Many varieties of Mexican and Tex-Mex food are sold from mobile locations, but out of these, the easy-to-eat burrito, a flour tortilla filled with meats, chili, beans or other combinations, is especially popular among the general public. Instead of umbrellas, specialized burrito carts and stands may use oversized versions of the colorful Mexican hat called the sombrero to provide shade and attract attention.

Street vendors sell salted and roasted nuts, sweet treats, popcorn, bagged snack foods, candies and sodas out of carts all over the United States. Honey roasted nuts are a particular favorite; they are self-advertising with their appealing aromas.

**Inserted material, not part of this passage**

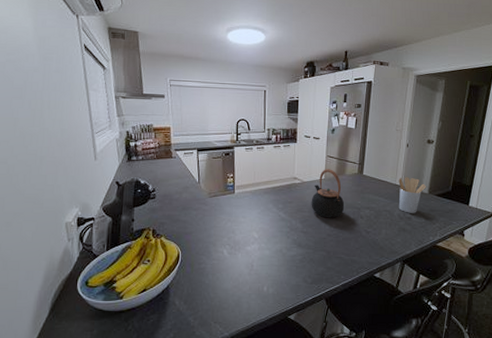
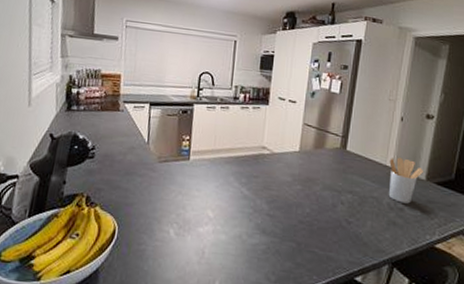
teapot: present [311,169,345,218] -> none [281,139,322,201]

For an especially quick snack, many carts and small stands sell soft pretzels; in New York and Philadelphia, the soft pretzel is as important a part of the street food culture as the hot dog.

Ice cream carts, trucks, and trailers situate themselves in parks, at events, and on busy streets and routes, selling pre-packaged ice cream or soft ice cream from specialized machines. With the advent of gourmet super-premium ice creams, some carts and trucks have taken to offering these treats by the scoop and the cone. In addition to the trucks that stake out stationary sites, specialized ice cream trucks move through neighborhoods. Traditionally these trucks jingled bells to attract children; today they almost always play recorded music to herald their arrival. The look of the trucks has changed over time, but the arrival of the ice cream truck has always been one of the key memories of American childhood, in city, country or town. In the heat of summer, small carts in cities and at events sell flavored snow cones and Italian-style ices.

While carts, trucks and small stands offer ethnic and regional specialties almost anywhere in the United States, it is common to see food trucks or trailers in rural areas that stick to a tried and true American menu: hot dogs, hamburgers, French fries, sandwiches, snacks like potato chips and pretzels, candies, and pre-wrapped ice cream or frozen treats.